▶ [EXCERPT]
It makes sense to multiply and divide different types of quantities: feet, gallons, kilometers, kilograms, pounds, hours, etc. But you won’t ever see a quantity constructed by adding or subtracting miles and hours or gallons and square feet. You can square feet and cube centimeters, but can you take the square root of a gallon? Does it make sense to raise 2 to the power of 3 yards?
This chapter is about the mathematical structure of combining quantities; which kinds of mathematical operations are legitimate and which are not.
15.1 Mathematics of quantity
The first step in understanding the mathematics of quantity is to make an absolute distinction between two concepts that, in everyday life, are used interchangeably: dimension and unit.
Length is a dimension. Meters is a unit of length. We also measure length in microns, mm, cm, inches, feet, yards, kilometers, and miles, to say nothing of furlongs, fathoms, astronomical units (AU), and parsecs.
Time is a dimension. Seconds is a unit of time. We also measure time in micro-seconds, milliseconds, minutes, hours, days, weeks, months, years, decades, centuries, and millenia.

[Stored dataset items]
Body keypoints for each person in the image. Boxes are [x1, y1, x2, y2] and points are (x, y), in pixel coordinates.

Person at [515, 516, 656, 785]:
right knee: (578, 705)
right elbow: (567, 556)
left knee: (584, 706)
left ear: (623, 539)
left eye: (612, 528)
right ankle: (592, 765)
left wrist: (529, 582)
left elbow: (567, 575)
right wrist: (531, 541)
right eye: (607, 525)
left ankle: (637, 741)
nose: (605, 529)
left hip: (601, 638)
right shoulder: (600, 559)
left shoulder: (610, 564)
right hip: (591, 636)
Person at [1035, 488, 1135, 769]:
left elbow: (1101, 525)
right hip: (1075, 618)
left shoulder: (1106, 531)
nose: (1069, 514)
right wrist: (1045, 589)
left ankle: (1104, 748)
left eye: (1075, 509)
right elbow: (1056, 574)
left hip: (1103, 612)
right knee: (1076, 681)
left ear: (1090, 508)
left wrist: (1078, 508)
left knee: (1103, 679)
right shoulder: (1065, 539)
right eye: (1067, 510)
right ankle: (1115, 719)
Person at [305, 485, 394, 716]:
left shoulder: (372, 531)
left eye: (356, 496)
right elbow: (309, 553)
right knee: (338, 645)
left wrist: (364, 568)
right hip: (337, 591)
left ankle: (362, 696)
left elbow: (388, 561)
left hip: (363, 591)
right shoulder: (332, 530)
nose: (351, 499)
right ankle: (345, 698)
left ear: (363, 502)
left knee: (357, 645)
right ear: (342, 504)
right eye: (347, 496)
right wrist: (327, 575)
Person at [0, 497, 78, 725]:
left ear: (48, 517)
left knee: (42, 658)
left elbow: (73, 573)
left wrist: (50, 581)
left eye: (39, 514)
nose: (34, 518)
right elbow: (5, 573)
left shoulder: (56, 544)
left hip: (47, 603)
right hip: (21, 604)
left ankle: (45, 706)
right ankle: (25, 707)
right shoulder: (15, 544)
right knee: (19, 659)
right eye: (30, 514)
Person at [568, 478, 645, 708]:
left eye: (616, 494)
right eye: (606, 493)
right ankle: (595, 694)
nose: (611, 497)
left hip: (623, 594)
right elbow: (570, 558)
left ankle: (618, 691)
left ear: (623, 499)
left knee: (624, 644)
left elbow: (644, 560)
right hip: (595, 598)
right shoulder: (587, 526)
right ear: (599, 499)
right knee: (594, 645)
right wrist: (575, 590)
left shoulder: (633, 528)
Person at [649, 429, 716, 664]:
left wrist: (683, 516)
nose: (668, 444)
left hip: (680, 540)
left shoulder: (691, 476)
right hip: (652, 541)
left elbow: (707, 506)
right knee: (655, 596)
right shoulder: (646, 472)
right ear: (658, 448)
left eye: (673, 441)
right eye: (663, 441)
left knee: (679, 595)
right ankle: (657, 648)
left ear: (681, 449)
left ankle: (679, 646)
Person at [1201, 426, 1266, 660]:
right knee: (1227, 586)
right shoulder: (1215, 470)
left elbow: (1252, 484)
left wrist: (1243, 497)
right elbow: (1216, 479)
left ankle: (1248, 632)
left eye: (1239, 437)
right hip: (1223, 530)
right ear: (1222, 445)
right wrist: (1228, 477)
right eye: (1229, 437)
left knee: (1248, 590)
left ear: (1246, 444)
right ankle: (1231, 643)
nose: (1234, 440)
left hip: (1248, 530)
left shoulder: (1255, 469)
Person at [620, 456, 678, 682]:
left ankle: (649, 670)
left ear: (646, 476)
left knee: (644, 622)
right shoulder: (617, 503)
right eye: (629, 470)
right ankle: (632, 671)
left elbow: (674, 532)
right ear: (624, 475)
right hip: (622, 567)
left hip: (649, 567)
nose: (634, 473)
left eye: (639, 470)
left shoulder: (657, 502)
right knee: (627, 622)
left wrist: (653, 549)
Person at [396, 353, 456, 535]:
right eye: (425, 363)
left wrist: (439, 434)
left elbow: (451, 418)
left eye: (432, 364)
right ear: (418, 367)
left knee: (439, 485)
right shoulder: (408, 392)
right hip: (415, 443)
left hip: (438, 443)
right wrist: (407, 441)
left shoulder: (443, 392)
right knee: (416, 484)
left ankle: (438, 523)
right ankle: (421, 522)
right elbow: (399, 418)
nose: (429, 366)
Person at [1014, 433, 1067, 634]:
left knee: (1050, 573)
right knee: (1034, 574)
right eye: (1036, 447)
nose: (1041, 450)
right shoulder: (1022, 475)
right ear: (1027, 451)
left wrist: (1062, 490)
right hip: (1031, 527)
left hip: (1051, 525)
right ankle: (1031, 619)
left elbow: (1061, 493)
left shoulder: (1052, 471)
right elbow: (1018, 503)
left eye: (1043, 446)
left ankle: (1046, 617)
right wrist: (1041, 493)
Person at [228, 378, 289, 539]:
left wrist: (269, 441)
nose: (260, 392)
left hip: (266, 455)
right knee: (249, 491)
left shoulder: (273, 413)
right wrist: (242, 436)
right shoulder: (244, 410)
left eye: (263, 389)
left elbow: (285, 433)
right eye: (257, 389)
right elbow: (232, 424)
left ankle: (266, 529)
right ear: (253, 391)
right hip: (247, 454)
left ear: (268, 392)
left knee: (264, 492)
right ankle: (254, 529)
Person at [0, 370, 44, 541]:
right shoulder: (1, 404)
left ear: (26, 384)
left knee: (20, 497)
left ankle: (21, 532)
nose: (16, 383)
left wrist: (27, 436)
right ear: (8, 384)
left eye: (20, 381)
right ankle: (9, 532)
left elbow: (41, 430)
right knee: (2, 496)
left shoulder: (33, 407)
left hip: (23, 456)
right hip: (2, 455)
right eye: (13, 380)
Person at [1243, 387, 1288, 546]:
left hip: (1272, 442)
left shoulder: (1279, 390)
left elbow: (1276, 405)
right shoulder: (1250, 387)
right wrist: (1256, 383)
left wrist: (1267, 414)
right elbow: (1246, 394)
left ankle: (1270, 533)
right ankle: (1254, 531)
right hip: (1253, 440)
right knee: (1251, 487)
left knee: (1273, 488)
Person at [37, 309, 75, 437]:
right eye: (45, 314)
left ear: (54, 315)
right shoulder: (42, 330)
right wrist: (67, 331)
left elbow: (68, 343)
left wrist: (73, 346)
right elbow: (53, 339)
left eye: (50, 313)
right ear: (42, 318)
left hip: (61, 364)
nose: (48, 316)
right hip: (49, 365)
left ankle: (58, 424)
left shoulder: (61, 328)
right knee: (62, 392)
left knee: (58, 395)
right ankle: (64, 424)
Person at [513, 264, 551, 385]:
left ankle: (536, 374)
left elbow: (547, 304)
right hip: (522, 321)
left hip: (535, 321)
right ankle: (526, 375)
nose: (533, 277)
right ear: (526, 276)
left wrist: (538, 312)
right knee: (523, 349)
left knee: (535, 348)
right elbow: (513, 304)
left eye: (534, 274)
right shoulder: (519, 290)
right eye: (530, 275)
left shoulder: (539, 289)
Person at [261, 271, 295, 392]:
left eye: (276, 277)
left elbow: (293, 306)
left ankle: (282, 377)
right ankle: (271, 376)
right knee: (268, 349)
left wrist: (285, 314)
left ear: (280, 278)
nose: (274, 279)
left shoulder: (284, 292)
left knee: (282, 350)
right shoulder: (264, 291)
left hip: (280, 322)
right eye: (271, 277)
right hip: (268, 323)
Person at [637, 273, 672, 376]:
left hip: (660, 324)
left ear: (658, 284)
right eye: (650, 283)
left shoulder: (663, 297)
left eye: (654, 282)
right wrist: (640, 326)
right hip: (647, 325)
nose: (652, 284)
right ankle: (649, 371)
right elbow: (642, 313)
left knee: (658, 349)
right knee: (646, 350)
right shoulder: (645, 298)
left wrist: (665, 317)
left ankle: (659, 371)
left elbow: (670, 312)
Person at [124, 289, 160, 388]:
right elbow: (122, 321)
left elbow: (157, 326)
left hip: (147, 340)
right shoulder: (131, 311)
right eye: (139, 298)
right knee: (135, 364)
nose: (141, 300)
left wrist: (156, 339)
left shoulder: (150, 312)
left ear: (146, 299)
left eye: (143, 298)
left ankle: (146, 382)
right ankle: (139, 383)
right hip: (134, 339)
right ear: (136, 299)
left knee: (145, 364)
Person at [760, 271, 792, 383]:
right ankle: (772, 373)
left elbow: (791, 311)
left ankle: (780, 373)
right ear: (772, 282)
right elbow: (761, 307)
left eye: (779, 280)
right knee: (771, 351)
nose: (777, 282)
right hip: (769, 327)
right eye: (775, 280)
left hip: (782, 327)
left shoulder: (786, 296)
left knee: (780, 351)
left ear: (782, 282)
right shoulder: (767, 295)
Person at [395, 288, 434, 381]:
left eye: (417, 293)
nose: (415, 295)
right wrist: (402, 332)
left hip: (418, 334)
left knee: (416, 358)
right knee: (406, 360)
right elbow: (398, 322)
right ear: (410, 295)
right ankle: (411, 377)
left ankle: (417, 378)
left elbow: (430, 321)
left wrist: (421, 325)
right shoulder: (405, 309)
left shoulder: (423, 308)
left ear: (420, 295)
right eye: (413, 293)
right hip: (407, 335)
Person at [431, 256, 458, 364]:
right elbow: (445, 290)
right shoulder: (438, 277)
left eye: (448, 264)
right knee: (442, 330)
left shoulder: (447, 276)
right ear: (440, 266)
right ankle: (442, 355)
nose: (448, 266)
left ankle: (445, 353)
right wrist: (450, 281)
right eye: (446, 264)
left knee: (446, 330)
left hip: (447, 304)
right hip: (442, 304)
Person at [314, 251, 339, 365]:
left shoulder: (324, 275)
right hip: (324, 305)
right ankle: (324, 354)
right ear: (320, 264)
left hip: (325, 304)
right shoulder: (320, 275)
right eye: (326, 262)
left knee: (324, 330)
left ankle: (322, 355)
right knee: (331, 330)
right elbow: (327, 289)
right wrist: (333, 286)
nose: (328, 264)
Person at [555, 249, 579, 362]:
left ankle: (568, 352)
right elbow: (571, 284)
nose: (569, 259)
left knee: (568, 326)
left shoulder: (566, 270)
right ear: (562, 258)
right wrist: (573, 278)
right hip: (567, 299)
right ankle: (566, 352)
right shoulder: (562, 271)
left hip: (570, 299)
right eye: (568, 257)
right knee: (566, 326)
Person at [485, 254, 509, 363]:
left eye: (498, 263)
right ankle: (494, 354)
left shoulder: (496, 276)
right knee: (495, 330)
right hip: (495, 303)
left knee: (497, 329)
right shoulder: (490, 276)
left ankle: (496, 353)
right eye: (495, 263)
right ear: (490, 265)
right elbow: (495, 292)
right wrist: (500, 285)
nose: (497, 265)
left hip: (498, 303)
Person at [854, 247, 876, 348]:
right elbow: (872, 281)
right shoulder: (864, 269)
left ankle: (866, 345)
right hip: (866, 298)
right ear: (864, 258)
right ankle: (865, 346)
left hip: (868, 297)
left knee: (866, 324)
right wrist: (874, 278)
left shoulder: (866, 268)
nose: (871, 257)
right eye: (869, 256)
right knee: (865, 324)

▶ [EXERCISES TO COMPLETE]
**1)** Based on the excerpt on dimensions and units, answer yes or no to each statement and quote the deciding words: (a) meters is a unit of length; (b) in everyday life, dimension and unit are used interchangeably; (c) seconds is a dimension.
**2)** Continue the excerpt on dimensions and units from its last sentence.

▶ [EXERCISE ANSWERS]
**1)**
(a) Yes: "Meters is a unit of length."
(b) Yes: "two concepts that, in everyday life, are used interchangeably: dimension and unit"
(c) No: "Time is a dimension. Seconds is a unit of time."

**2)**
Mass is a dimension. Kilograms is a unit of mass.
Length, time, and mass are called fundamental dimensions. This is not because length is more important than area or volume. It is because you can construct area and volume by multiplying lengths together. This is evident when you consider units of area like square inches or cubic centimeters, but obscured in the names of units like acre, liter, gallon.
We use the notation L, T, and M to refer to the fundamental dimensions. Also useful are \(\Theta\) (“theta”) for temperature, S for money, and P for a count of organisms such as the population of the US or the size of a sheep herd.
The square brackets \([\) and \(]\) signify that we are looking at the dimension of the quantity inside the brackets. For instance,
- [1 yard] = L
- [1000 kg] = M
- [3 years] = T
- [10 \(\mu\) (microns)] = L.
Another example: the population of the US state Colorado is about 5.8 million people. The dimension of this quantity is P.
Application area 15.1 —Electrical current is another fundamental dimension.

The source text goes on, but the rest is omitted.